Dans les jeunes générations, on trouve aussi davantage cette envie d’ailleurs, sans doute influencée par les images qu’ils voient dans les médias de l’Europe, mais aussi par la situation politique et économique du Sénégal. Ces jeunes ont envie d’explorer d’autres frontières. La diaspora aussi lorsqu’elle rentre au pays nourrit chez eux le rêve d’un ailleurs. Le niveau de formation de la jeunesse est aussi plus élevé. Le nombre d’étudiants à Dakar a connu une croissance spectaculaire ces dernières décennies. Même chez les vendeurs de chaussures qui travaillent dans les rues, il y en a certains qui utilisent leur téléphone portable pour envoyer des photos aux candidats acheteurs.

Les nouvelles technologies produisent donc des changements positifs et d’autres négatifs.
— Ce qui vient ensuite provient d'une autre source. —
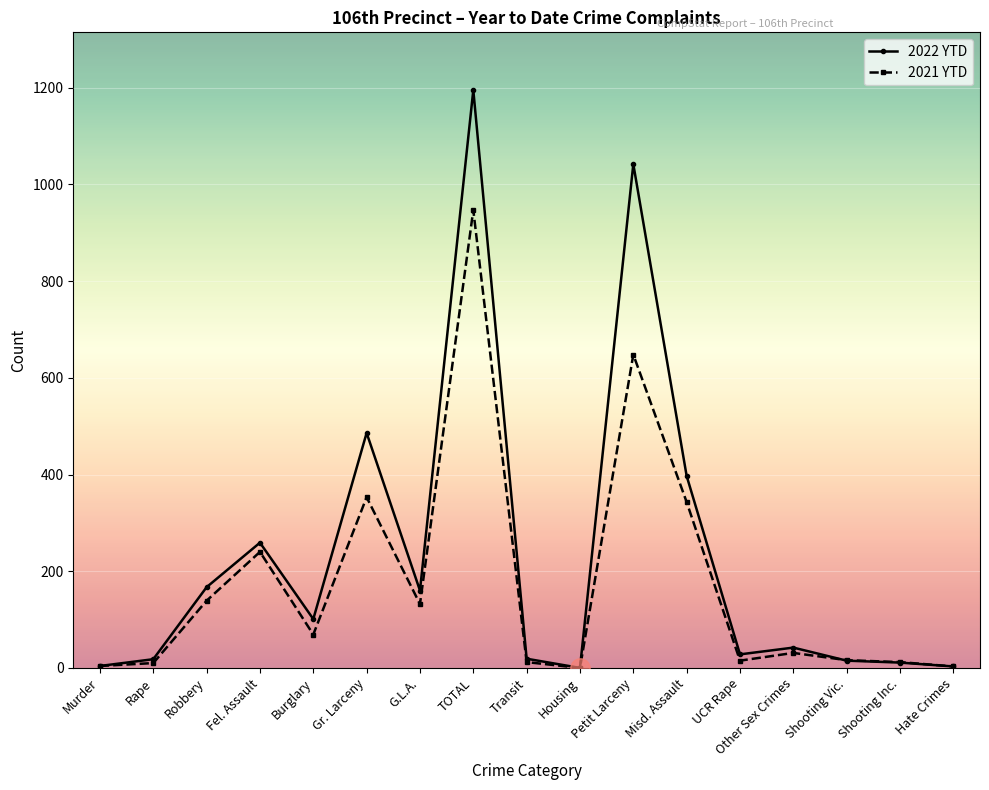

At which label does 2022 YTD reach its peak?

TOTAL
A la longue, on devrait pouvoir corriger les aspects négatifs, encore faudrait-il prendre le temps d’y réfléchir. De prendre le temps de nous approprier les nouvelles technologies pour les mettre en accord avec notre culture, pour les inscrire dans un cadre culturel qui nous intéresse. Il faudra domestiquer l’outil.

Ce n’est pas que c’était mieux avant, c’est juste que les changements vont trop vite, et la mise en œuvre des nouvelles technologies posent beaucoup de problèmes, comme par exemple le fait de devenir un « homo economicus », la question des valeurs, comme le droit d’ainesse, le respect entre époux, le fait de filmer une femme à son insu... Le plus difficile, c’est donc de gérer la rapidité de ces changements. En Europe, tous les pays disposent de structures de réflexion sur les évolutions des nouvelles technologies. Au Sénégal, ça n’existe pas encore. On a besoin de ralentir pour que les choses se mettent correctement en place.